Waiting has never been a strong suit of mine and I never did learn patience. This past couple of years I have been really trying, and what I’ve learned along the way is that patience actually hurts. I’m talking about soul-wrenching pain, where I consciously tell myself to breathe in, then out, in a deep and physically noticeable way. Often I cannot stop myself and impatience wins, generally not in a good way.
I haven’t done any writing lately. These last six months have been difficult for me and my little family and I just haven’t been able to figure out what to say. I feel almost guilty writing about how hard it has been for me, as I know so many people out there have faced much worse. Most of what has happened during this time has been positive: my son graduated from high school and decided to postpone college to pursue ski racing; we sold our home in the mountains and moved back to Denver so that my husband and I could actually live together on a consistent basis; my son moved to a new town, with a new team, got a job and is learning that growing up doesn’t get easier as he gets older; and I had surgery in the middle of all of that. It should have been a relatively straight forward recovery from removing my gallbladder. It has not been.

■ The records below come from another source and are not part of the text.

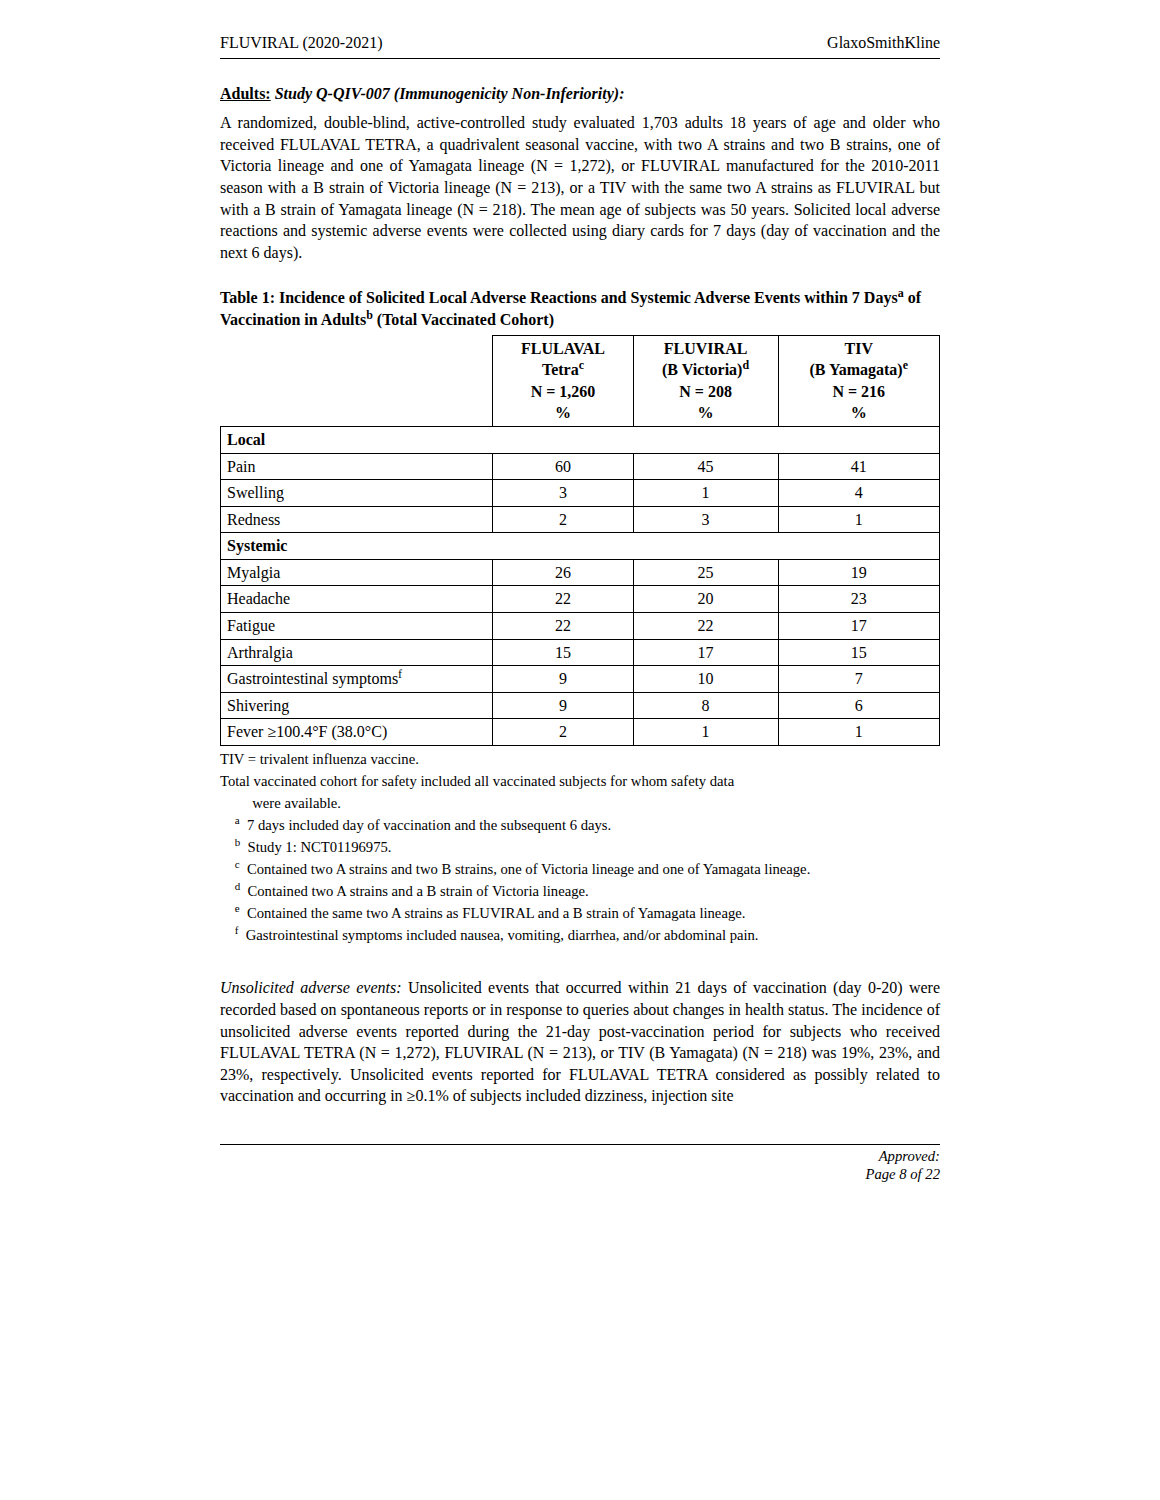FLUVIRAL (2020-2021) GlaxoSmithKline
Adults: Study Q-QIV-007 (Immunogenicity Non-Inferiority):
A randomized, double-blind, active-controlled study evaluated 1,703 adults 18 years of age and older who received FLULAVAL TETRA, a quadrivalent seasonal vaccine, with two A strains and two B strains, one of Victoria lineage and one of Yamagata lineage (N = 1,272), or FLUVIRAL manufactured for the 2010-2011 season with a B strain of Victoria lineage (N = 213), or a TIV with the same two A strains as FLUVIRAL but with a B strain of Yamagata lineage (N = 218). The mean age of subjects was 50 years. Solicited local adverse reactions and systemic adverse events were collected using diary cards for 7 days (day of vaccination and the next 6 days).
Table 1: Incidence of Solicited Local Adverse Reactions and Systemic Adverse Events within 7 Daysa of Vaccination in Adultsb (Total Vaccinated Cohort)
| | FLULAVAL Tetra c N = 1,260 % | FLUVIRAL (B Victoria) d N = 208 % | TIV (B Yamagata) e N = 216 % |
| --- | --- | --- | --- |
| Local |
| Pain | 60 | 45 | 41 |
| Swelling | 3 | 1 | 4 |
| Redness | 2 | 3 | 1 |
| Systemic |
| Myalgia | 26 | 25 | 19 |
| Headache | 22 | 20 | 23 |
| Fatigue | 22 | 22 | 17 |
| Arthralgia | 15 | 17 | 15 |
| Gastrointestinal symptoms f | 9 | 10 | 7 |
| Shivering | 9 | 8 | 6 |
| Fever ≥100.4°F (38.0°C) | 2 | 1 | 1 |
TIV = trivalent influenza vaccine.
Total vaccinated cohort for safety included all vaccinated subjects for whom safety data
were available.
a 7 days included day of vaccination and the subsequent 6 days.
b Study 1: NCT01196975.
c Contained two A strains and two B strains, one of Victoria lineage and one of Yamagata lineage.
d Contained two A strains and a B strain of Victoria lineage.
e Contained the same two A strains as FLUVIRAL and a B strain of Yamagata lineage.
f Gastrointestinal symptoms included nausea, vomiting, diarrhea, and/or abdominal pain.
Unsolicited adverse events: Unsolicited events that occurred within 21 days of vaccination (day 0-20) were recorded based on spontaneous reports or in response to queries about changes in health status. The incidence of unsolicited adverse events reported during the 21-day post-vaccination period for subjects who received FLULAVAL TETRA (N = 1,272), FLUVIRAL (N = 213), or TIV (B Yamagata) (N = 218) was 19%, 23%, and 23%, respectively. Unsolicited events reported for FLULAVAL TETRA considered as possibly related to vaccination and occurring in ≥0.1% of subjects included dizziness, injection site
Approved:
Page 8 of 22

They say that moving is one of the most stressful things we can have happen in our lives. Our the move was really hard. We loved our home. We loved much about living where we were. We knew it was completely impractical. We considered staying another year, while Riley raced out of another town. Had we been PATIENT, maybe we would have done that. Financially it would have been a stretch. Emotionally it seemed like it would be hard to be split apart for another year. Looking back, the emotion of moving combined with my post-surgery illness was probably the more difficult route.
I don’t know what is wrong with me. I mean that quite literally. I am sick and I don’t know why. Since the surgery, I have suffered extreme fatigue, low-grade fever and other ailments that I won’t go into because you, Dear Reader, really don’t want to know. As a result, this move was really taxing, and I cannot seem to BE PATIENT so I pushed myself to set up our home and get it furnished and make it a place we want to be. I have no idea whether this has exacerbated my illness (since I don’t know why I’m sick, it is hard to say). I have tried to get back to some sort of exercise routine and each time I work out (even just a little) I am shattered for the next three days. The surgeon claims my illness has nothing to do with the surgery (really?!) and I’m hoping some lab tests will help solve the riddle.
I really, really want to move forward. I have visions of long ski weekends with friends this winter, of restarting my career, of a big house warming party at Christmas time. Today, I’m feeling completely defeated because I have no idea whether I will regain the strength to do those things any time soon.
I am trying really, really hard to BE PATIENT. To breathe deeply in and out and wait for healing. To sit on the couch and rest when I want to be riding my bike. To let the house be just a house for a while because, really, it isn’t going anywhere. If this is my new normal, I am going to need a little help adjusting to a slower, patience required life.